Dame fuerzas para superar este trance y para despedir a mi dulce
amada en este día tan aciago de mi vida. Señor, perdona mi orgullo
y mi vanidad. Perdóname si en algo te he ofendido».
Don
Alfonso derramó amargas lágrimas durante la Eucaristía. Después
de recibir el sentido pésame de todos los nobles y magnates que
acudieron a las exequias de su difunta esposa, se retiró a sus
aposentos donde dio rienda suelta al llanto que oprimía su pecho
hasta dificultarle la respiración. Mientras los restos mortales de
doña Isabel eran conducidos al monasterio de San Benito de Sahagún
para ser inhumados junto a los de sus otras esposas, don Alfonso no
abandonó sus aposentos ni dejó de llorar por su divina amada. El
impertérrito paso del tiempo le ayudaría a superar su profunda
aflicción.
Habían
transcurrido ya varios meses desde la muerte de la reina Isabel y don
Alfonso continuaba aún alicaído por su pérdida. No lograba
reanimarse ni siquiera con los primeros efluvios de la incipiente
primavera. La presencia de los infantes tampoco contribuía a alegrar
su corazón. Sus consejeros no sabían ya qué hacer para infundirle
nuevos ánimos y la alegría por vivir.
—Señor,
debéis olvidar a vuestra difunta esposa y volver a la realidad —le
decía don Pedro una tarde de principios de abril mientras paseaban
por los jardines del palacio—. No podéis seguir así. Vuestro
reino necesita que alguien lo gobierne. No puede continuar abandonado
de la mano de Dios.
—Pedro,
amigo mío, siempre he escuchado tus consejos y he procurado
seguirlos, pero ahora no puedo. Se fue mi dulce amor y mi voluntad y
mi espíritu se fueron con él. Desde el fallecimiento de mi esposa
no tengo ganas de vivir. Quisiera dejar yo también este mundo, pero
me faltan las fuerzas para hacerlo.
—Por
favor, Majestad, no digáis eso que ofendéis a Dios. Debéis seguir
viviendo por el bien de vuestro reino y por el de vuestros propios
hijos. ¿Qué sería de ellos si ahora les faltarais Vos? Señor,
levantad vuestro estado de ánimo y recuperad las ganas de vivir.
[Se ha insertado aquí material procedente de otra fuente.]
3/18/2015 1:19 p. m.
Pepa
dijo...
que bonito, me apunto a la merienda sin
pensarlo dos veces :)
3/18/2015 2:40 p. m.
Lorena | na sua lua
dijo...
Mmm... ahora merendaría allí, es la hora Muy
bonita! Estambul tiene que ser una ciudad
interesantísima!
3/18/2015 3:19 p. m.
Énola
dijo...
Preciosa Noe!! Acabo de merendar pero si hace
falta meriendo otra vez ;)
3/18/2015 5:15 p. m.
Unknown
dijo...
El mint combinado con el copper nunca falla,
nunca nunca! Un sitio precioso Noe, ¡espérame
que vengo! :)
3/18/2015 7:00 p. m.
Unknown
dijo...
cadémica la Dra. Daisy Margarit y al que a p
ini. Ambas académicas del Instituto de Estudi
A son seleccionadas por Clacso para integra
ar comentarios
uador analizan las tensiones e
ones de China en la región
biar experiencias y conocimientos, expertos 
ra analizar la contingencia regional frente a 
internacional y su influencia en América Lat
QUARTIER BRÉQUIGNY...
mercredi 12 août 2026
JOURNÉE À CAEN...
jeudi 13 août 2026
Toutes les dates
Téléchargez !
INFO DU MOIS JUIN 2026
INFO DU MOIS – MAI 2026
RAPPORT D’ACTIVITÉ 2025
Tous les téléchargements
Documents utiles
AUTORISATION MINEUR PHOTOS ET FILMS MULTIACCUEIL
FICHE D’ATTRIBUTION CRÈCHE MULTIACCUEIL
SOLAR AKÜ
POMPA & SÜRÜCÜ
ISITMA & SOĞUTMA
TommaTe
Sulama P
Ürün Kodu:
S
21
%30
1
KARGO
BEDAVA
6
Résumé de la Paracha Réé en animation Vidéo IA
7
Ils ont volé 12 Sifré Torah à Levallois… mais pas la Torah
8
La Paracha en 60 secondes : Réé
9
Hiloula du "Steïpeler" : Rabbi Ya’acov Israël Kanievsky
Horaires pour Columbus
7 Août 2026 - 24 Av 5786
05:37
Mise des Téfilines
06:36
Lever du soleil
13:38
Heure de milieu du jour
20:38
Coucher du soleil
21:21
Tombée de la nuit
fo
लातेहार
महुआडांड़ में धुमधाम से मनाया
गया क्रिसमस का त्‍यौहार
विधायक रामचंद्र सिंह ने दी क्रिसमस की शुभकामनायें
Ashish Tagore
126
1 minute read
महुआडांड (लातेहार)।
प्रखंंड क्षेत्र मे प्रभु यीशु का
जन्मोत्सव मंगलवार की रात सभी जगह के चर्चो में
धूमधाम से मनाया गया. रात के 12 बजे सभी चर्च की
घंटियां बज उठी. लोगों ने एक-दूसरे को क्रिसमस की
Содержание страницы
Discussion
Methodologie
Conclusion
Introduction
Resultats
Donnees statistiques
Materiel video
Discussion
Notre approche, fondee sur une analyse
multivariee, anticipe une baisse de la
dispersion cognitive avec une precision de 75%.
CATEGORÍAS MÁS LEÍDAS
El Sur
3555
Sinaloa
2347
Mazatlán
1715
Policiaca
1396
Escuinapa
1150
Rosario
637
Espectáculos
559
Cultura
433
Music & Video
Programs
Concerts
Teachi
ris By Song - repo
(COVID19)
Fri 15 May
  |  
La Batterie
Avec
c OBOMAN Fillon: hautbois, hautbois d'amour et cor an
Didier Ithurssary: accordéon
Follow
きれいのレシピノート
Volved a ser aquel noble y valiente rey que siempre luchó por
engrandecer su reino y por el bienestar de sus súbditos. No os
olvidéis que el enemigo está alerta para atacaros y que no
desaprovecha ninguna oportunidad para hacerlo. No se la deis Vos con
vuestra apatía.
Los
sensatos consejos del obispo don Pedro no cayeron en tierra baldía.
Unos días más tarde el rey se encontraba totalmente animado. Había
reanudado su actividad normal. Como era su costumbre, comenzó a
recibir embajadas de otros reinos peninsulares y allende los
Pirineos. Un día se presentó ante él el heredero del duque de Este
con una embajada de su padre. Don Alfonso lo recibió con todos los
honores. Después de una larga y fructífera charla, el heredero del
duque le ofreció en matrimonio a su propia hermana para firmar así
el grato acuerdo al que habían llegado. El rey, que no podía vivir
sin una mujer a su lado, aceptó. Dos meses más tarde se celebraba
el enlace matrimonial entre don Alfonso y doña Beatriz en su lugar
predilecto, el monasterio de San Benito de Sahagún. Rincón que
eligió para pasar su última luna de miel y una temporada de plácido
reposo. Allí los dejaremos descansar en la quietud del monasterio y
en la paz del encantado paisaje a orillas del Cea, donde los hallarán
los graves acontecimientos que se describen en el próximo capítulo.